§ **What to do**: Below are some entries. Repeat exactly the lines from the one with "left elbow: (319, 238)" through the one with "left front paw: (429, 732)", and only those.

§ **Excerpted data**:
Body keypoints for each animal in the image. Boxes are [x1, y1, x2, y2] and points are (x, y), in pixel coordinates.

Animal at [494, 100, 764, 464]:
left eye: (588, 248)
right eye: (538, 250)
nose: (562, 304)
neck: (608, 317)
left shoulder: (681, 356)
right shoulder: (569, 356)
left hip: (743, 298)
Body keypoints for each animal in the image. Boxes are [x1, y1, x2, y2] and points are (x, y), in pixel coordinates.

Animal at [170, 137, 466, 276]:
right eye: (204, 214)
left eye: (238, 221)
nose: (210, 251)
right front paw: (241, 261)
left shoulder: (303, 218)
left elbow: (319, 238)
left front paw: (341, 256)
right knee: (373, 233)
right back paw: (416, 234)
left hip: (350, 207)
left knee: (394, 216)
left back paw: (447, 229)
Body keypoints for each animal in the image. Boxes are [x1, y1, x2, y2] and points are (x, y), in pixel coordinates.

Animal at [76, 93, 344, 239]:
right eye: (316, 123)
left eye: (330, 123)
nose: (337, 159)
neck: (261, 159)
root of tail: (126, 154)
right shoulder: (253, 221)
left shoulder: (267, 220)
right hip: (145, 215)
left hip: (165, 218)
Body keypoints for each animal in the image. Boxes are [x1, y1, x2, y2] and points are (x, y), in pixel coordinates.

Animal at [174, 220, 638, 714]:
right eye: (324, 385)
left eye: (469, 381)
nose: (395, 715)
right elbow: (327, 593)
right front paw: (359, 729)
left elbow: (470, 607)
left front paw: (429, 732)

...

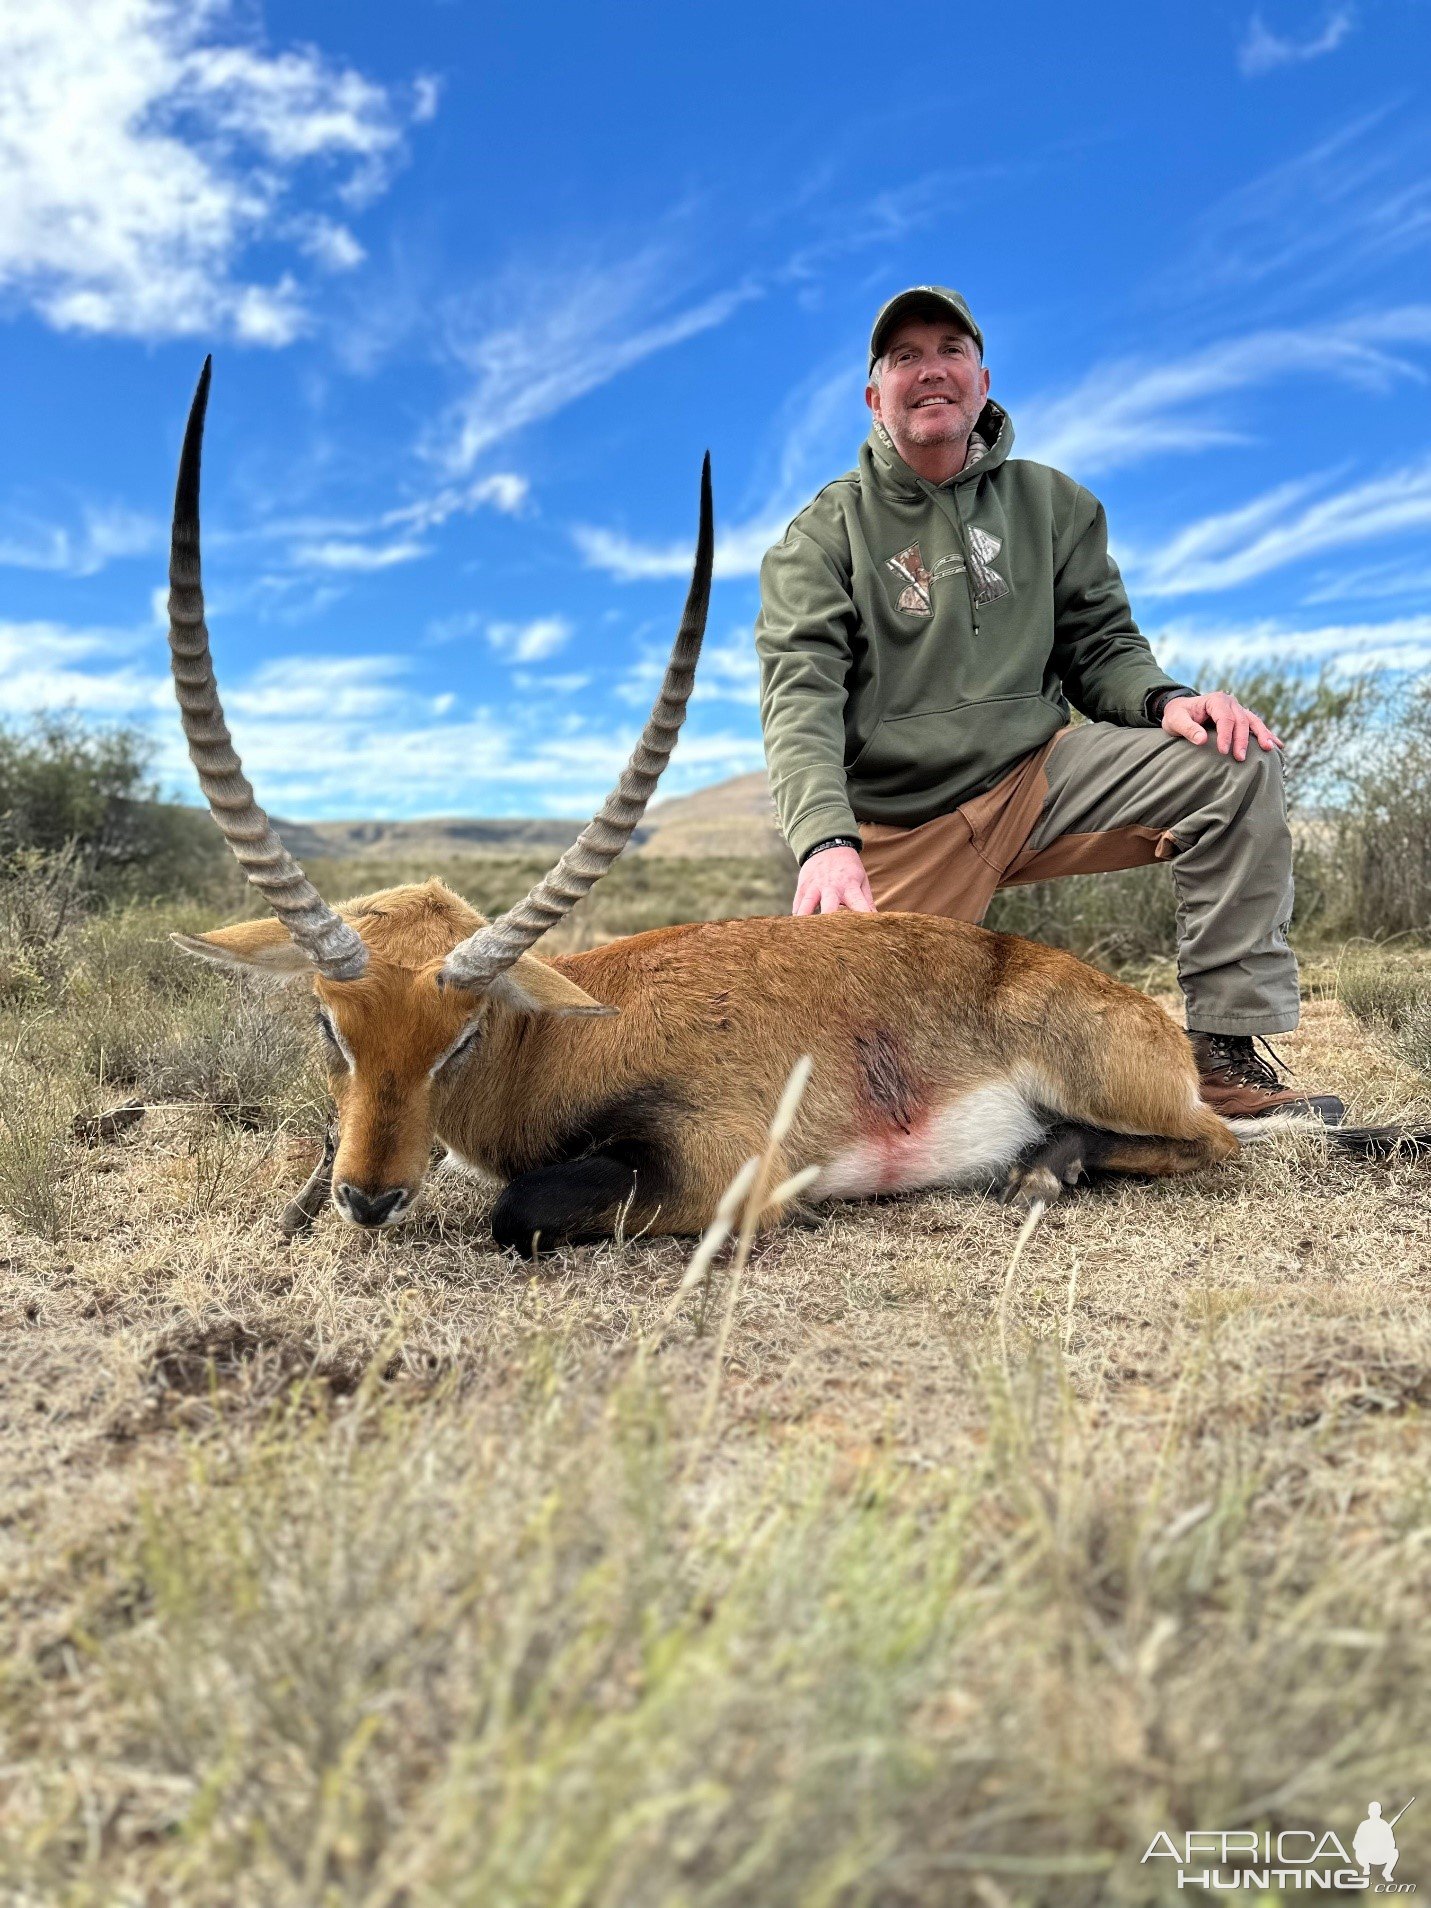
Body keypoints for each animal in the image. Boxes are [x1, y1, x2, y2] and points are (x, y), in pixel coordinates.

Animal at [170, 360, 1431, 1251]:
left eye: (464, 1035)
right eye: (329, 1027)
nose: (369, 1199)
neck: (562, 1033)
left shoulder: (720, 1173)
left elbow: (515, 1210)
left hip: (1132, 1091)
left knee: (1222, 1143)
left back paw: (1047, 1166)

---

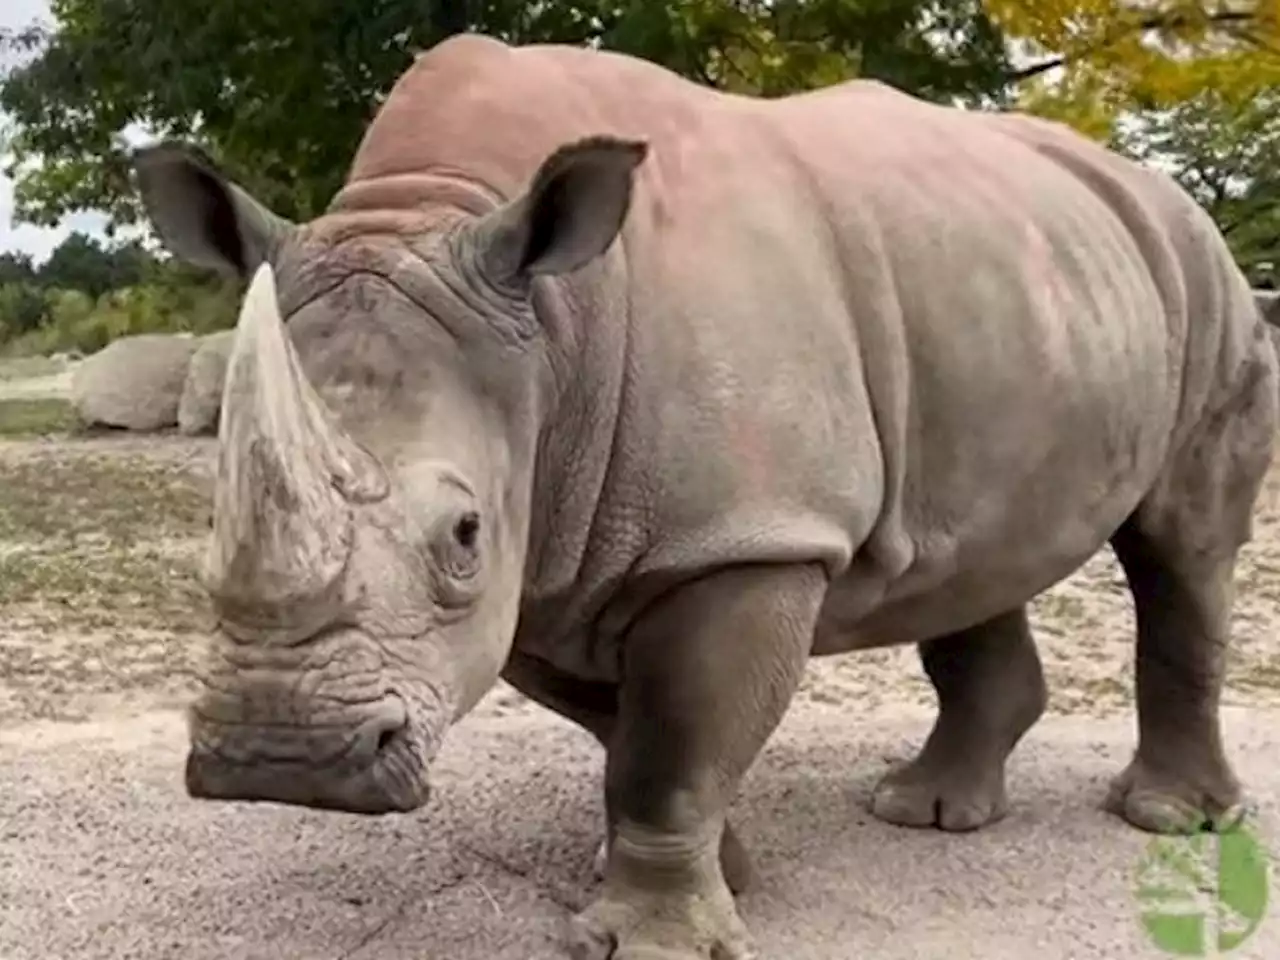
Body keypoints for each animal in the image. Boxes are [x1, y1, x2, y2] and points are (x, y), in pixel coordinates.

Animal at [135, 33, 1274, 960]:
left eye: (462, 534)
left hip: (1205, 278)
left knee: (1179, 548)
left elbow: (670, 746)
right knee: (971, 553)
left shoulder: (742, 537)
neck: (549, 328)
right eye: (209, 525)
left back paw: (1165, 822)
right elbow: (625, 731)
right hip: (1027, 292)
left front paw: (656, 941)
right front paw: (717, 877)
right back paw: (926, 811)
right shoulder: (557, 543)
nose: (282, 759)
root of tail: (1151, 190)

§ **Final answer**:
left elbow: (319, 238)
left front paw: (341, 256)
right knee: (373, 233)
right back paw: (416, 234)
left hip: (350, 207)
left knee: (394, 216)
left back paw: (447, 229)
Body keypoints for each animal in the image. Boxes are [x1, y1, x2, y2] and points are (x, y), in pixel coordinates.

Animal at [76, 93, 344, 239]:
right eye: (316, 123)
left eye: (330, 123)
nose: (337, 159)
neck: (261, 159)
root of tail: (126, 154)
right shoulder: (253, 221)
left shoulder: (267, 220)
right hip: (145, 215)
left hip: (165, 218)
Body keypoints for each animal in the image. Boxes are [x1, y1, x2, y2] and points are (x, y), in pixel coordinates.

Animal at [174, 220, 638, 714]:
right eye: (324, 385)
left eye: (469, 381)
nose: (395, 715)
right elbow: (327, 593)
right front paw: (359, 729)
left elbow: (470, 607)
left front paw: (429, 732)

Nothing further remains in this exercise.